Peter Selby edited this page Jan 30, 2024 · 9 revisions

Faidare

Table of Contents

Documentation

  • Technology Description

    • The purpose of this portal is to facilitate the discoverability of public data on plant biology from a federation of established data repositories. It is based on the Breeding API (BrAPI) specifications and facilitates the access to genotype and phenotype datasets for crop and forest plants through an easy to use web interface. It also provides a standard interface that can be accessed programmatically through web services. It is an extension of the generic Data-Discovery portal, a web portal that allows finding any type of data across several databases through a lightweight keyword based search. FAIDARE offers more detailed search and data retrieval capabilities and it takes advantage of the growing adoption of the BrAPI.
  • Learn from an expert

  • More Information

Pros and Cons

  • Cost to setup

    • The cost of joining the existing federation greatly depends on the level of technical expertise and resource available.
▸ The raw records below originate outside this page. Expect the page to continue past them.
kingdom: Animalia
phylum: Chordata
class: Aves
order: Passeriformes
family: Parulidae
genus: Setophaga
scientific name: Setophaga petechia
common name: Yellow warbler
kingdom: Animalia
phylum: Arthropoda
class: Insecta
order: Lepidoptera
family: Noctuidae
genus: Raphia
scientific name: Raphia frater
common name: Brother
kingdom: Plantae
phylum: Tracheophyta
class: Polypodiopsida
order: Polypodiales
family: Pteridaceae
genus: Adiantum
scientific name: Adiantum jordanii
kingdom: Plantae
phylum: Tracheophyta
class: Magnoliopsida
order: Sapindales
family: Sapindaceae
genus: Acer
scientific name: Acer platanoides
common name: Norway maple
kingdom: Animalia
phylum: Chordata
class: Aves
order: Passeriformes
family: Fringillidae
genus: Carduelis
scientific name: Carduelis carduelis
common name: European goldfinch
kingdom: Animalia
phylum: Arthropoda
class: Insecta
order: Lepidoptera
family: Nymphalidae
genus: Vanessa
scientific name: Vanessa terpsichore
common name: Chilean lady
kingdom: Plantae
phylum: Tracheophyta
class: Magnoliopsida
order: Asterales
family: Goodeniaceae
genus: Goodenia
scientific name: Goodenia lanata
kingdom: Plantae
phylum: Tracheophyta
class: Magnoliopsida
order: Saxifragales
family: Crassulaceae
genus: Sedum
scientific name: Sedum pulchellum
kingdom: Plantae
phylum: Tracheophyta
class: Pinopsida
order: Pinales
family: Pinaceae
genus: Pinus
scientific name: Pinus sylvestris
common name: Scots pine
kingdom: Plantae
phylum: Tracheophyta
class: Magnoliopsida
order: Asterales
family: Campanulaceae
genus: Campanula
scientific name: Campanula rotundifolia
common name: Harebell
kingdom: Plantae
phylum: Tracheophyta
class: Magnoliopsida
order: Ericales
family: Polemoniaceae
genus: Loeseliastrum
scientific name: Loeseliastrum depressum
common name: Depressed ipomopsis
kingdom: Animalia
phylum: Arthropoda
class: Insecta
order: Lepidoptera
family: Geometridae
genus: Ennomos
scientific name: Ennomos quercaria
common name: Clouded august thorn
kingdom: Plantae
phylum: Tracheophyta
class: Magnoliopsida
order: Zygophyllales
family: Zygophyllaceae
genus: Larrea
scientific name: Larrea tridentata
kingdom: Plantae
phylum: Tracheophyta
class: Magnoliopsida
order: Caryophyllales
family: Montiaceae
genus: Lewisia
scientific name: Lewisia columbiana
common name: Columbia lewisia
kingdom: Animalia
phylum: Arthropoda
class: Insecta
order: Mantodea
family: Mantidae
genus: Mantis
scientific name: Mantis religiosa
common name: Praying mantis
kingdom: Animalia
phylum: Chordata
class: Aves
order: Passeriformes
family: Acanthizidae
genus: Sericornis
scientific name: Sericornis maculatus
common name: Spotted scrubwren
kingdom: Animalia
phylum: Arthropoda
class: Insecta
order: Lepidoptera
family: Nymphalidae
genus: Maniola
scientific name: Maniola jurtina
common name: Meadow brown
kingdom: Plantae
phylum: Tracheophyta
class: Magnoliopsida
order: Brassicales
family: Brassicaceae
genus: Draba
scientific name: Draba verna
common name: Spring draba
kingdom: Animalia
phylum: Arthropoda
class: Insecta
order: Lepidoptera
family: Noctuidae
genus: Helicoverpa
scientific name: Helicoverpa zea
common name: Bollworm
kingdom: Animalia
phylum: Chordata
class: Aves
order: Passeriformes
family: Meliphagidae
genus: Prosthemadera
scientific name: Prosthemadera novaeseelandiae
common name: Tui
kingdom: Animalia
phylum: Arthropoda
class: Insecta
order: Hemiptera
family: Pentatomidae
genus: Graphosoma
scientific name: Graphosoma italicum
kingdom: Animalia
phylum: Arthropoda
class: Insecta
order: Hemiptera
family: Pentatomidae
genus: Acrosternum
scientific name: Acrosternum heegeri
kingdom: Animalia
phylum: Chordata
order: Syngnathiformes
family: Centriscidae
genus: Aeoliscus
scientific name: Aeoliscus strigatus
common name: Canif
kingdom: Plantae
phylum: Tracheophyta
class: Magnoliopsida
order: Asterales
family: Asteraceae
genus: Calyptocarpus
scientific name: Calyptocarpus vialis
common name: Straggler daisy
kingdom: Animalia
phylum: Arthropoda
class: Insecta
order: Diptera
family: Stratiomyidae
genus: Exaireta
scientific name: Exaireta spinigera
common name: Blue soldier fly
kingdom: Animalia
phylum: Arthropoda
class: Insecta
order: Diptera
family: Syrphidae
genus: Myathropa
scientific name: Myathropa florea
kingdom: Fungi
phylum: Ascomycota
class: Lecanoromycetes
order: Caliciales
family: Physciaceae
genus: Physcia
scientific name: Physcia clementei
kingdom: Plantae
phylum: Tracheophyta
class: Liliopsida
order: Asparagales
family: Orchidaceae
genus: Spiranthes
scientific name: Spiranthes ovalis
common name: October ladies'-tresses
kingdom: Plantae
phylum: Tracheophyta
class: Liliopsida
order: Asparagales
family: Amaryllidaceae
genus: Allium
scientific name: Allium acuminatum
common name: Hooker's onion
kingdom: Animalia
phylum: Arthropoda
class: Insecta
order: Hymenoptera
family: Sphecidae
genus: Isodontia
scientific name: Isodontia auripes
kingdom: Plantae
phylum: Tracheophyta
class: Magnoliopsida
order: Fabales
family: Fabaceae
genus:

Could be anywhere from one week to 6 months worth of work.
    • Independently setting up the data-discovery software: software is free, setup and maintenance costs unknown.
    • Both options will likely incur costs related to metadata curation.
  • Pros

    • increases findability of data;
    • facilitates accessibility as data and metadata need to be accessible to be used in Faidare;
    • use of Brapi schema can help with interoperability and reusability
  • Cons

    • Curating/structuring data and metadata to follow the Brapi schema may take time

FAIR Principles

  • Findability

    • F1: persistent identifiers are up to the providing database;
    • F2: metadata description is up to the providing database;
    • F3: URI is associated with the metadata;
    • F4: joint elasticsearch engine;
  • Accessibility

    • A1.1: uses a standardized, open, freely available communication protocol;
    • A1.2: not sure about authorization/authentication mechanism;
    • A2: metadata persistence is up to the original data provider
  • Interoperability

    • I1: language for knowledge representation: json;
    • I2: not sure whether controlled vocabularies are required for all data;
    • I3: not sure how cross-references are implemented (may depend on the original data source)
  • Reusability

    • R1: metadata description is up to the providing database (I don't think it's required by faidare);
    • R1.1: license is likely up to the providing database;
    • R1.2: provenance is available in Faidare but detail is likely up to the providing database;
    • R1.3: Brapi requirement could help partially meet domain-specific metadata requirements

Example use cases

  • Joining the existing federation

    • A database curating plant genotype, phenotype, germplasm data and metadata wants to make their data more findable by the scientific community.
  • Establishing a new federation

    • A group of data repositories with similar data types want to have a system for searching across all resources simultaneously.